Athletic programs use custom database programs to maintain expenses

Posted by Justin Hesser on May 15, 2012

In the world of major Division I athletics, being able to maintain finances and expenses is extremely important and most often schools will need a custom database software to be able to handle the imperative task. This may be especially true for the University of Texas' athletic department as it is the most funded college sports program in the country, according to USA Today.

For the past three years the newspaper has maintained its own custom database of major collegiate athletic finances and it found that no programs have earned or spent more than Texas. In the 2010-11 school year, the Longhorns raked in more than $150 million in revenue. Ohio State University came in second with a comparatively low $18.5 million. Furthermore, Texas expenses for football and 19 other varsity sports was roughly $130 million, which was nearly $11.5 million more than Ohio State spent on all 36 of its varsity teams. 

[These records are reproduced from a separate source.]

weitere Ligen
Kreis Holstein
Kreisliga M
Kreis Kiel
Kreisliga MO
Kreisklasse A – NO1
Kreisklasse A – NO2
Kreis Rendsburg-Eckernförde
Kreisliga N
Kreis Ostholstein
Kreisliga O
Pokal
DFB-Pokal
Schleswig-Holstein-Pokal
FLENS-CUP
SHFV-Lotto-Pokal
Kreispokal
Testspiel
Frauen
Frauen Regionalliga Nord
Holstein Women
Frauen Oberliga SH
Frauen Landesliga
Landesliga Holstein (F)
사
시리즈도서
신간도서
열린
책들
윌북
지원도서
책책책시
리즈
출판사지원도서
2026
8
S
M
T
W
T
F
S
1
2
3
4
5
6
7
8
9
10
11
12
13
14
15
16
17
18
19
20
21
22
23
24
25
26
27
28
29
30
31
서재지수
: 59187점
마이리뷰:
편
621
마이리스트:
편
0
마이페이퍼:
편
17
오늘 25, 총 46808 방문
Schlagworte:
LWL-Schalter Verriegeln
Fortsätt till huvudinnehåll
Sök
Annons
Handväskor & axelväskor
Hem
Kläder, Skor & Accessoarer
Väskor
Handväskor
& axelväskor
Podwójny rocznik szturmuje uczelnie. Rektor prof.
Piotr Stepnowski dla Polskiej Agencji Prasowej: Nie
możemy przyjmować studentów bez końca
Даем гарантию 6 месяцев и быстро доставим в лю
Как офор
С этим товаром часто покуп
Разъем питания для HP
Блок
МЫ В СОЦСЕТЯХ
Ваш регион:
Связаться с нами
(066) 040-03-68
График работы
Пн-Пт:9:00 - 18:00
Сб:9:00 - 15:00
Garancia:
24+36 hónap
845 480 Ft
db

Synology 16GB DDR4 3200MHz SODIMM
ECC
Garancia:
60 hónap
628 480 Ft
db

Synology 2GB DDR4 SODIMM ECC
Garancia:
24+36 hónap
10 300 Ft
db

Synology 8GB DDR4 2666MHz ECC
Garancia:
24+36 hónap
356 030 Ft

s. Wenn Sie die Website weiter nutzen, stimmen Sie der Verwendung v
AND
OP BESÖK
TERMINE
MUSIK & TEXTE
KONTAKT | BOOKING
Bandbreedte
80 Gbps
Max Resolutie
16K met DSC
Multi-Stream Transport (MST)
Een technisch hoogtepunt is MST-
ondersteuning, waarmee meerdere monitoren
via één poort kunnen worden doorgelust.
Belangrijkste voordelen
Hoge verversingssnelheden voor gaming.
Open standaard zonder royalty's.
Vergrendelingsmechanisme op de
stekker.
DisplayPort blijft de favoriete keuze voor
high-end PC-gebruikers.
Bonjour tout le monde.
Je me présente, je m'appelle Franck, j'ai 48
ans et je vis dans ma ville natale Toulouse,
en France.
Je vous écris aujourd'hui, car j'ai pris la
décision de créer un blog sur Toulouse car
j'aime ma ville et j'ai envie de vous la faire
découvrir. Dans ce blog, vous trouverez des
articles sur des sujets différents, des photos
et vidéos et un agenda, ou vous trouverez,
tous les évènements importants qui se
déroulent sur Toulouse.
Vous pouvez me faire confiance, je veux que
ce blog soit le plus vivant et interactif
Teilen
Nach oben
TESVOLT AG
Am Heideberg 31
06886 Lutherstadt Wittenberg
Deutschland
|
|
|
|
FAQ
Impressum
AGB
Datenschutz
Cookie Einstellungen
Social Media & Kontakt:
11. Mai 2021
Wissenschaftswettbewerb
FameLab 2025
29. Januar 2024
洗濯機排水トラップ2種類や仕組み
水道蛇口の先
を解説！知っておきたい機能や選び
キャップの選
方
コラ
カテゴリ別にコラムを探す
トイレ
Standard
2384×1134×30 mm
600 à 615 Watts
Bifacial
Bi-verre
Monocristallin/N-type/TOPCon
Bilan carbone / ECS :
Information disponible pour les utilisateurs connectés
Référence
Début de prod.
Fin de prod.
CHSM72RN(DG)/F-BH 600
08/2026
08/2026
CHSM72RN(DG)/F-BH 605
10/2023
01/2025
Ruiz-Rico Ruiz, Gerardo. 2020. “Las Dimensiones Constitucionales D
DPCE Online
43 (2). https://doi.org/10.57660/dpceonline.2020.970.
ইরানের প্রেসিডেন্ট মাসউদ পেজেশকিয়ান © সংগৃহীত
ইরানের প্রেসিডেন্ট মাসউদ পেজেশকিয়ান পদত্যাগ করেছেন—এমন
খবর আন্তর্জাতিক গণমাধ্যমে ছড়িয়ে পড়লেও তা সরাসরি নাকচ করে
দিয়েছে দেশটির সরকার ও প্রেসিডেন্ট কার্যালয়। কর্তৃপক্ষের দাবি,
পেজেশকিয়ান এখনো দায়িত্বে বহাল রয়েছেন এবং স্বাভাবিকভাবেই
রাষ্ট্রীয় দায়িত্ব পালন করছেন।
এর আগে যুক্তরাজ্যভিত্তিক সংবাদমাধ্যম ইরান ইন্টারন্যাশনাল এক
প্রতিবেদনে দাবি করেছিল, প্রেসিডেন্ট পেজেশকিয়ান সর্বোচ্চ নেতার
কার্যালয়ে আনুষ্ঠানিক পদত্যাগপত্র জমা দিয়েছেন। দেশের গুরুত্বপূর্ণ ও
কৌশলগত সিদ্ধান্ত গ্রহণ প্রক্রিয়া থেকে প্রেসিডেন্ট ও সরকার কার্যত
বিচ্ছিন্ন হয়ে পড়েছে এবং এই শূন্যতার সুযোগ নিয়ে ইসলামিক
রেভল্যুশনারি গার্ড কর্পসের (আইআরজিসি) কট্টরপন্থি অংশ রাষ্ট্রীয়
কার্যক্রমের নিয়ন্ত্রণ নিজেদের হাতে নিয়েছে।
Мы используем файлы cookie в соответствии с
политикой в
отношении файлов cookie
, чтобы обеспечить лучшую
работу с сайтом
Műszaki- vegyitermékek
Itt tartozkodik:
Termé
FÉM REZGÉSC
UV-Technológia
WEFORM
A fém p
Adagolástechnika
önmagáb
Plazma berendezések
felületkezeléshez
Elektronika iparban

"There's nothing to stop Texas or other very successful financial enterprises with these gigantic television contracts from continuing to grow, grow, grow because their revenues match their expenditures," said former University of Arizona president Peter Likins to USA Today. Likins was also the head of a high-level NCAA panel that examined college athletics finances. "But the disconnect between what's happening in athletics and what's happening elsewhere in the same universities create stress, and the stresses will create a breakdown."

Furthermore, according to information the newspaper collected from its database, Texas' athletic program is one of only 22 in Division I athletics that operate in the black. This has become a touchy subject as economic factors add stress to higher education finances. In fact, the University of Texas' athletic department spotted $6 million to the school's academic side last year.

Some experts believe that a government intervention may be needed for the amount of finances flowing through these programs, while others fear that this may proceed for years due to the economic advantages that many schools and communities gain from programs like Texas'.